2.4 SCG-set generation
All 17,929 Pfam (protein families; El-gebali et al. 2019) HMM profiles from release 32.0 (accessed on Dec. 2018) were downloaded from the Pfam ftp site (ftp://ftp.ebi.ac.uk/pub/databases/Pfam/). As Pfam-HMMs actually target specific domains or protein regions, there are many unique Pfam entries that come from the same functional protein - e.g. Enolase_N (PF03952) and Enolase_C (PF00113). This is not ideal if using them to search for SCGs for purposes such as phylogenomics or completion/redundancy estimates. To ensure no two Pfam-HMMs from the same protein were contained in a SCG-set, only Pfams with HMMs that on average covered greater than 50% of the underlying protein sequences that went into building that Pfam’s HMM were retained. This left 8,924 Pfams.
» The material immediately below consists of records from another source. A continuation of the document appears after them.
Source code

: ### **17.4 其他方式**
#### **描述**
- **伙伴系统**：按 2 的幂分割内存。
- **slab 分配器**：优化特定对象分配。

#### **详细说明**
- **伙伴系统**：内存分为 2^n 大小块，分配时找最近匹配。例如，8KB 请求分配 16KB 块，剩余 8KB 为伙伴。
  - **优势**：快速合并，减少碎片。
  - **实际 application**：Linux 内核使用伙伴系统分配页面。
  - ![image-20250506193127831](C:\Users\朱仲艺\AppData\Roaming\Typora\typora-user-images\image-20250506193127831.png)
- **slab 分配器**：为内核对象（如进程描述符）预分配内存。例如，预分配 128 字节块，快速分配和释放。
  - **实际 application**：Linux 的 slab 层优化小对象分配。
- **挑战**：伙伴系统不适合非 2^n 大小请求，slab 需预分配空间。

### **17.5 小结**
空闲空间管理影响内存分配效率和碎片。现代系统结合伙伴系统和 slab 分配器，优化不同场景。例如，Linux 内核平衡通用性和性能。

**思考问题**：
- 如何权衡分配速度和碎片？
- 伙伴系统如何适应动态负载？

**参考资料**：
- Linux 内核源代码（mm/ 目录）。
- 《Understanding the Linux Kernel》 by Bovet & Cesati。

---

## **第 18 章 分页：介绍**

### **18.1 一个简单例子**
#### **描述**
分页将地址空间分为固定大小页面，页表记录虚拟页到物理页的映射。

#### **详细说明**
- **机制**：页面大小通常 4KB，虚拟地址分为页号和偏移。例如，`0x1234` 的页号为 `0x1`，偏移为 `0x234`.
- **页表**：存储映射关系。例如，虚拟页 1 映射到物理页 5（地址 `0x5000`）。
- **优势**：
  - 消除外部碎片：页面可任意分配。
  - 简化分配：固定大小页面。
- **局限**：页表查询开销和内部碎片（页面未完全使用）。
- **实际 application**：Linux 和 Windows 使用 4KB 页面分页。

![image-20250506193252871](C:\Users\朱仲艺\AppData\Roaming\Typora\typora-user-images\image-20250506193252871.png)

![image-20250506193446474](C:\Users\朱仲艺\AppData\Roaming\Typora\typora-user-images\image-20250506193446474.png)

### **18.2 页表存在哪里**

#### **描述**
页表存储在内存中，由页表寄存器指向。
Amino-acid coding-sequences of all “complete” genomes with annotations in NCBI were downloaded for bacteria (N=11,405; accessed 09-Dec-2018) and archaea (N=309; accessed 15-Dec-2018). All protein sequences were searched against the 8,924 filtered Pfam-HMMs with ‘hmmsearch’ (HMMER v3.2.1; Eddy 2011) with default settings other than specifying the “--cut_ga” flag to utilize the gathering thresholds stored in the curated Pfam models. Reported protein hits for each individual Pfam were tallied for each individual genome (Supp. Table 1). SCG-sets were generated for all Bacteria, all Archaea, and then for each bacterial phylum that held greater than 99 genomes, and each proteobacterial class that had greater than 99 genomes. For each of those taxonomic groups, Pfams that had 1 hit in greater than or equal to 90% of the genomes of that group were retained as the SCG-set for that group. These are summarized in Supp. Table 2, and the code used to generate the bacterial set is presented at github.com/AstrobioMike/GToTree/wiki/SCG-sets.
3 Results
To exemplify GToTree, NCBI assembly accessions were downloaded for all RefSeq, complete, representative genomes (with the search query ‘ “latest refseq”[filter] AND “complete genome”[filter] AND “representative genome”[filter] AND all[filter] NOT anomalous[filter] ‘ performed on 20-Dec-2018). This resulted in 1,698 genomes spanning Archaea, Bacteria, and Eukarya. Using a SCG-set that spans all 3 domains (Hug et al. 2016), runtime to create this tree (Figure 1) was ~60 minutes on a standard laptop (used was a late 2013 MacBook Pro). The tree was visualized by uploading the output newick file to the web-hosted Interactive Tree of Life (Letunic and Bork 2016), all code to generate it and the results files come packaged with GToTree.
Funding sources
This work was funded in part by NASA Space Biology under grant NNH16ZTT001 N-MOBE.
Conflicts of interest
None declared.
Acknowledgements
I would like to sincerely thank Titus Brown, Craig Everroad, Arkadiy Garber, Elaina Graham, Joshua Kling, Gustavo Ramirez, and Nathan Walworth for their time and help with ideas, testing, and troubleshooting during development.